Identifiers
- Organism: Centruroides margaritatus
- Symbol: C0HM22
- Orthologs: OMA: entry
- UniProt: C0HM22

Search for
- Structures: Swiss-model
- Domains: InterPro

= Cm28 =

Scorpion neurotoxin

Cm28, a scorpion toxin from Centruroides margaritatus, selectively blocks voltage-gated potassium channels K_{V}1.2 and K_{V}1.3 with high affinity. It also suppresses the activation of human CD4^{+} effector memory T cells, suggesting its potential as a therapeutic agent for autoimmune diseases. Phylogenetic analysis reveals that Cm28 belongs to a new α-KTx subfamily, highlighting its unique structural and functional properties for potential drug development.

== Etymology ==
The peptide name "Cm28" is derived from the scorpion species Centruroides margaritatus and its molecular mass, which is estimated to be 2820 Daltons.

== Sources ==
Cm28 was isolated from the venom of the Centruroides margaritatus scorpion. The venom was isolated through milking the animal by electric stimulation.

== Chemistry ==

=== Structure ===
Cm28 is a short peptide from the α-KTx subfamily composed of 27 amino acid residues with six cysteines forming three disulfide bridges, which is a specific quality of the proteins from the mentioned family. Both defensins and venom toxins, like Cm28, share a structural similarity. Both are cysteine-rich proteins with multiple disulfide bonds that help maintain their shape. This structural feature, often referred to as the CSα/β fold, is characterized by alternating alpha-helices and beta-sheets stabilized by disulfide bridges. This fold is essential for their ability to interact with and block ion channels, a function crucial for both immune defense (defensins) and venom toxicity (neurotoxins).

=== Amino acid sequence ===

KCRECGNTSPSCYFSGNCVNGKCVCPA

=== Family ===
Phylogenetic analysis comparing the amino acid sequence of Cm28 with 75 other reported scorpion toxins suggests that Cm28 belongs to the α-KTx family. It has been given the systematic number α-KTx 32.1. Cm28 lacks the typical lysine-tyrosine functional dyad required for blocking K_{V} channels.

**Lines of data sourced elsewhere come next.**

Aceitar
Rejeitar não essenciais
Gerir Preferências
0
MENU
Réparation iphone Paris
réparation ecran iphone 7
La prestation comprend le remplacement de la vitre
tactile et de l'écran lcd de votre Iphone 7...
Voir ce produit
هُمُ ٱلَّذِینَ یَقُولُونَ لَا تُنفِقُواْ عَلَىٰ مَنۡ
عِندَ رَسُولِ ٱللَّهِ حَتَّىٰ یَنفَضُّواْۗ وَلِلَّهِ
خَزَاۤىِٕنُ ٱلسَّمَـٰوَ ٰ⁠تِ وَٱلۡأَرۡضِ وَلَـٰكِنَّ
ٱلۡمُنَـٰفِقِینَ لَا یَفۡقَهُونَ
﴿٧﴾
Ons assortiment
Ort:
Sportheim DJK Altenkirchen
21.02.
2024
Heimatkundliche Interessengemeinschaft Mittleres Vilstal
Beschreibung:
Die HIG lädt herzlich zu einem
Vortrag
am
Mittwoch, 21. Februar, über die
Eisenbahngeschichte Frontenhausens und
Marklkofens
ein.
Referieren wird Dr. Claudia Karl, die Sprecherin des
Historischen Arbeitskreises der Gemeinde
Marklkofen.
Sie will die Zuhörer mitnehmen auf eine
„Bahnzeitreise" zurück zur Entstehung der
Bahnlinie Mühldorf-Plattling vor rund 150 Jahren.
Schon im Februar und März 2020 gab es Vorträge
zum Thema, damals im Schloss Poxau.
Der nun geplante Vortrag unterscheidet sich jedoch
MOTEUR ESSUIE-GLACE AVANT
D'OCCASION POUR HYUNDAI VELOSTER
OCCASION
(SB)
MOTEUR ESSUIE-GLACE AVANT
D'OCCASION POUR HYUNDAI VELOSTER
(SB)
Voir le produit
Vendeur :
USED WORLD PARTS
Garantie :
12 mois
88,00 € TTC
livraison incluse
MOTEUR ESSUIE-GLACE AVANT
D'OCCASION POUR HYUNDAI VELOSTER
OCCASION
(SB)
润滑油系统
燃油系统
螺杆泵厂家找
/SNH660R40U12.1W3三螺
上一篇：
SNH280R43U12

The 3D model can be found on Swissmodel.

== Target and mode of action ==
Cm28 is a potent inhibitor of voltage-gated potassium channels K_{V}1.2 and K_{V}1.3, with dissociation constants (Kd) of 0.96 nM and 1.3 nM, respectively. K_{V}1.3 channels are essential for the activation and proliferation of TH17 cells, a T helper cell subset critical for immune responses, especially in autoimmune diseases. These channels regulate T cell proliferation and other signaling pathways necessary for T cell functioning. The binding of Cm28 to both K_{V}1.2 and K_{V}1.3 is reversible, allowing dynamic regulation of channel activity during immune responses.

It operates by physically blocking the pores of these channels, preventing potassium ions from passing through. Rather than altering the voltage-sensing domain, Cm28 interacts with the selectivity filter region, effectively disrupting ion flow without shifting the activation thresholds. This specific interaction highlights Cm28's precise targeting of the pore region, making it a highly selective blocker for K_{V}1.2 and K_{V}1.3 channels. The exact residues involved in selectivity filter block are unknown.

== Toxicity ==
In toxicity assays, Cm28 did not compromise the viability of human CD4^{+} T cells, even at concentrations much higher than its binding affinity to K_{V}1.3 channels. Specifically, after a 24-hour incubation period with 1.5 μM Cm28, the cytotoxicity of the peptide on quiescent and TCR-activated CD4^{+} T cells was less than 1%. This finding was confirmed by both lactate dehydrogenase (LDH) assays and flow cytometry using Zombie NIR dye to evaluate cell viability. Therefore, Cm28 demonstrates minimal cytotoxicity in vitro under the experimental conditions.